I'm calling your bluff, Jed, if it's a bluff. Who tried it? What
happened? Exactly what happened?
Don't be silly. I never bluff. Long-time readers of this list and
people familiar with the history of the field will know that I mean
people such as Mallove, Tinsley, Redding and Krivit (the Galileo
project, which was not a failure, but did not trigger a continuing
success either, as I said). There have been others whose names I do
not recall. Kits have been discussed and attempted many times. One
of these times, a kit might actually work.
Krivit succeeded, in part. We build on that. We see what "mistakes"
he made and we avoid them. He did great work. The Galileo project did
not attempt to make kits, it attempted to develop and test a
protocol, which is one element of a kit. I'm unaware of any effort by
the others to make kits, either.
One of the ways to succeed where others failed is to (1) try new
ideas, but (2) also pay very close attention to what failed, how,
and, if possible, why.
They failed for lack of knowledge, money and gumption, in that
order. Most of all they -- and other defunct R&D -- failed for the
reasons described by Wilbur Wright, in Appendix A here:
http://lenr-canr.org/acrobat/RothwellJthewrightb.pdf
I'll read it later, but one place where I'm different is that, while
I don't have knowledge (more than a little) or money (more than very
little), I do have gumption, and part of what I know is that two
heads are better than one, and a dozen heads are even better, as long
as the communication process is functional.

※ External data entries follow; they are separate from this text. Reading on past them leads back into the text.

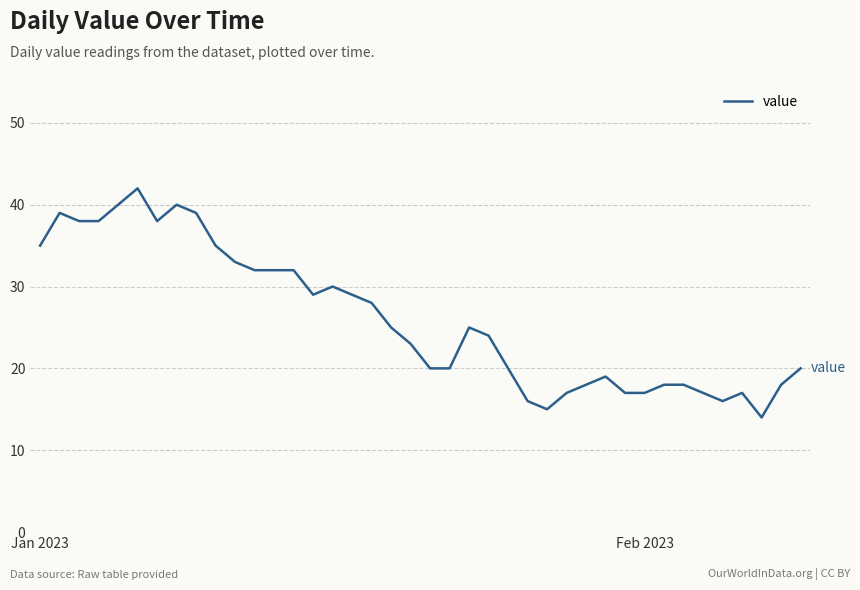

Does the chart display data point markers on the line(s)?

No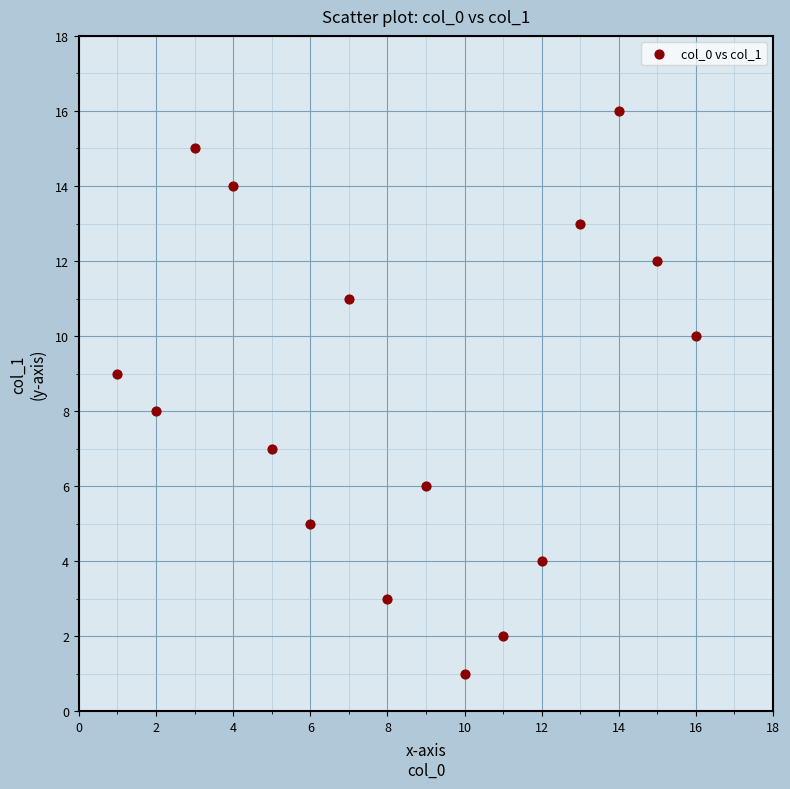

What is the range of X values (max minus min)?

15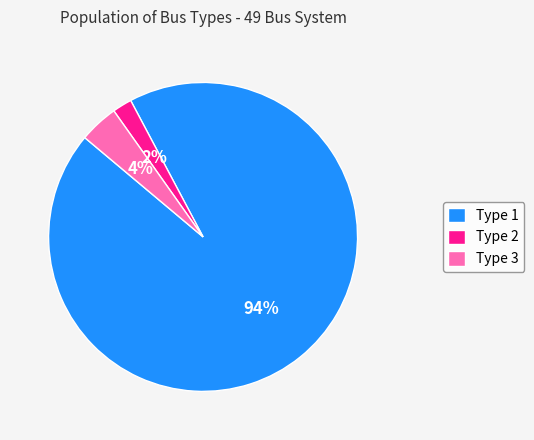

To the nearest percent, what is the difference between the largest and smallest slice percentages?

92%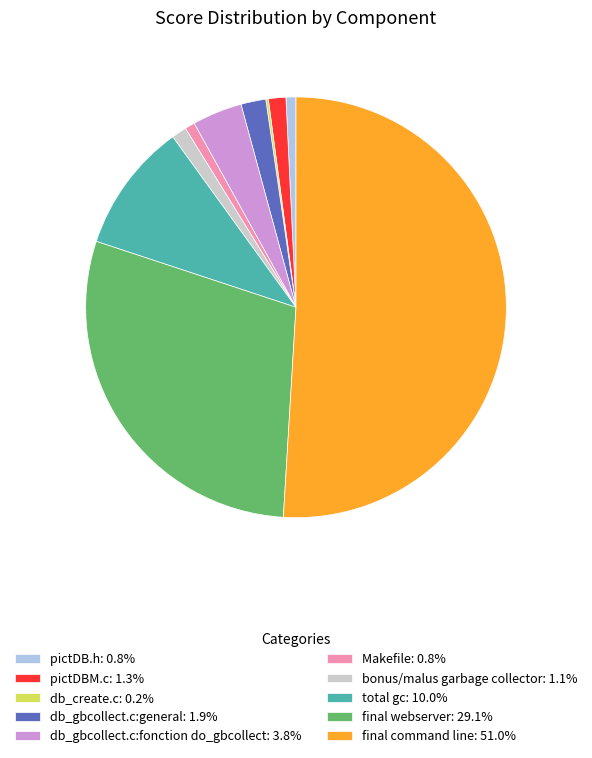

Is the sum of db_gbcollect.c:fonction do_gbcollect: 3.8% and pictDB.h: 0.8% greater than half?

No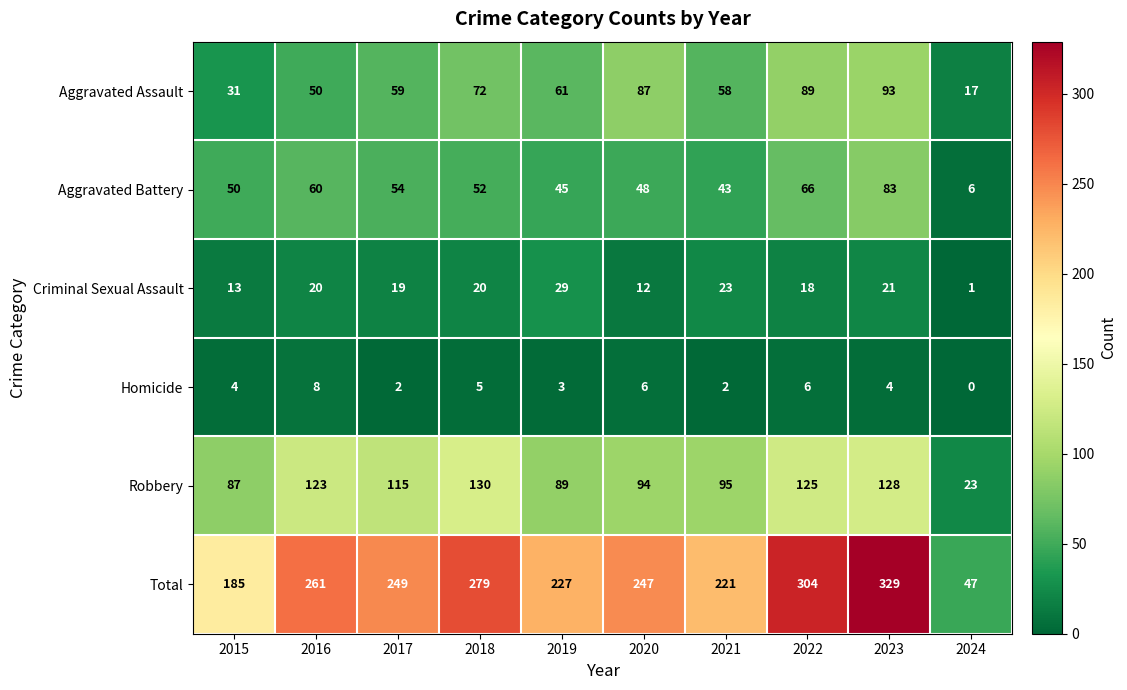

What is the maximum value for Aggravated Battery?

83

If I succeed, the
project's working groups will have the knowledge, the best that
exists, and the project is designed to be self-supporting because I
don't want it to fail for lack of an angel. I think the angels may be
tapped out by this time. If I'm wrong, fine, but I'd advise any
potential angel to be very careful. Don't waste the money this time.
Spend it on something *will* work.
If I were an angel looking at this idea, right now, I'd say,
.mmmmm... I'll watch this, see what they come up with....
Right now, there is only a big pile of what could easily be bluster.